Anna Hugo: She is an artist, curator, writer, activist who challenged in the sixties and seventies formats of exhibiting conceptual art as well as documenting conceptual art. I think there is something powerful and poetic about putting together an exhibition at a gym or on skype, because it engages different artists and viewers, essentially broadening what an exhibition can entail.
Another project you are involved with is Debris Projects, is it a collective?
Anna Hugo: I co-founded Debris Projects earlier this year as a platform to collaborate with emerging, interdisciplinary, local and international artist as well as creative unknowns. Our interest is to gather thoughts, moments, and experiences that reflect the urban and natural environment. We have a website where we display the artists we work with. I feel we have a strong connection towards artists that have a common sensibility. Our goal is a poetic interaction and a communal experience. Our contributors are, to name a few, Marysia Gacek, Hannah Karsen, Ana Popescu, Gioia Zloczower and Avner Chaim.
I read that you have a project called Hugo Penje, tell us more about it?
Anna Hugo: I work very closely with Paulette Penje and developed a persona called Hugo Penje. We worked together for the past three years making exhibitions, art, poems, and publications. This form of collaboration has allowed us to experiment with the artist-curator relationship, which is a creative partnership. We develop concepts together and try to find ways to execute them, they can happen through painting a room pink or writing emails to each other. Hugo Penje shifts between art making and curation and allows us both to be what we feel like at that very moment.

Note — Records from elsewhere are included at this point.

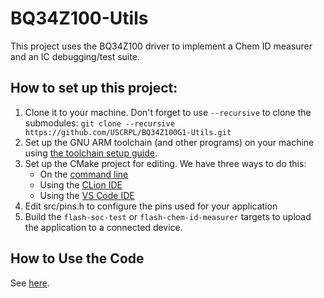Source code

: # BQ34Z100-Utils
This project uses the BQ34Z100 driver to implement a Chem ID measurer and an IC debugging/test suite.

## How to set up this project:

1. Clone it to your machine.  Don't forget to use `--recursive` to clone the submodules: `git clone --recursive https://github.com/USCRPL/BQ34Z100G1-Utils.git`
2. Set up the GNU ARM toolchain (and other programs) on your machine using [the toolchain setup guide](https://github.com/mbed-ce/mbed-os/wiki/Toolchain-Setup-Guide).
3. Set up the CMake project for editing.  We have three ways to do this:
    - On the [command line](https://github.com/mbed-ce/mbed-os/wiki/Project-Setup:-Command-Line)
    - Using the [CLion IDE](https://github.com/mbed-ce/mbed-os/wiki/Project-Setup:-CLion)
    - Using the [VS Code IDE](https://github.com/mbed-ce/mbed-os/wiki/Project-Setup:-VS-Code)
4. Edit src/pins.h to configure the pins used for your application
5. Build the `flash-soc-test` or `flash-chem-id-measurer` targets to upload the application to a connected device.

## How to Use the Code
See [here](https://os.mbed.com/users/MultipleMonomials/code/BQ34Z100G1/wiki/Setup-and-Calibration-Guide).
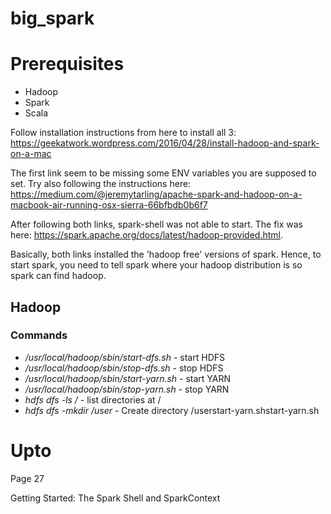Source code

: # big_spark

# Prerequisites
* Hadoop
* Spark
* Scala

Follow installation instructions from here to install all 3: https://geekatwork.wordpress.com/2016/04/28/install-hadoop-and-spark-on-a-mac

The first link seem to be missing some ENV variables you are supposed to set. Try also following the instructions here: https://medium.com/@jeremytarling/apache-spark-and-hadoop-on-a-macbook-air-running-osx-sierra-66bfbdb0b6f7

After following both links, spark-shell was not able to start. The fix was here: https://spark.apache.org/docs/latest/hadoop-provided.html.

Basically, both links installed the 'hadoop free' versions of spark. Hence, to start spark, you need to tell spark where your hadoop distribution is so spark can find hadoop.

## Hadoop
### Commands
* */usr/local/hadoop/sbin/start-dfs.sh* - start HDFS
* */usr/local/hadoop/sbin/stop-dfs.sh* - stop HDFS
* */usr/local/hadoop/sbin/start-yarn.sh* - start YARN
* */usr/local/hadoop/sbin/stop-yarn.sh* - stop YARN
* *hdfs dfs -ls /* - list directories at /
* *hdfs dfs -mkdir /user* - Create directory /userstart-yarn.shstart-yarn.sh


# Upto
Page 27

Getting Started: The Spark Shell and SparkContext
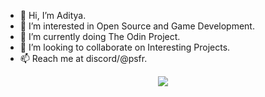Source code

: - 👋 Hi, I’m Aditya.
- 👀 I’m interested in Open Source and Game Development.
- 🌱 I’m currently doing The Odin Project.
- 💞️ I’m looking to collaborate on Interesting Projects.
- 📫 Reach me at discord/@psfr.


<p align="center">
  <a href="https://skillicons.dev">
    <img src="https://skillicons.dev/icons?i=js,html,css,bootstrap,tailwindcss,c,cpp,py,java,git,linux,figma,blender" />
  </a>
</p>

<!---
adityax4/adityax4 is a ✨ special ✨ repository because its `README.md` (this file) appears on your GitHub profile.
You can click the Preview link to take a look at your changes.
--->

Being that you were a practicing artist, do you find yourself being empathetic towards the artists that you exhibit?
Anna Hugo: I’m generally very empathetic. And I think that does make me occasionally vulnerable, but it also makes me a very strong person to work with because I want to have an understanding with the artist. This, of course, relates to my artist’s background.
Define the biggest risk of curatorial work?
Anna Hugo: Not knowing the outcome of the exhibition, how a particular work might react to the other, is very interesting in the process of planning. The works have a presence, and sometimes they’re too sensitive or too dominant. It’s a matter of respecting the work and understanding the dynamic they produce with the other works and location. This question leads me to think about the risk of a press release, where it is often expected to define what the exhibition is about before physically experiencing the exhibition.
Tell us about the next exhibition you are currently working on?
Anna Hugo: A show I am currently working on is with Marysia Gacek, Juan Betancurth, Ben Thorp Brown and Paulette Penje. Where relationship is a central focus for here; each artist seeks an intimate relationship in a different and personal manner. It is the search of relationship in an object, or to the other and occasionally to themselves. In Marysia Gacek’s work, the hand becomes a recurring motif in her melancholic ceramic sculpture by binding the two ceramic hands with a piece of cloth and velcro. Juan Betancurth engages into the history behind his work, tracing his practice back to his mother, Nydia, where he tries to get to know her through the use of photography. Ben Thorp Brown 3D prints a now extinct oyster, in order to touch upon the depletion of its kind. Paulette Penje builds a further relationship to herself by licking her own body in a constant loop.
One last question, in today’s landscape, how do you think art is important?
Anna Hugo: Art gives the capacity to think in a different manner, to think outside the frame, to experiment. There’s no clear definition of what art is and what it is developing towards, I define curating as a sort of mapping and development of thoughts, to remain in conversation, and create new connections.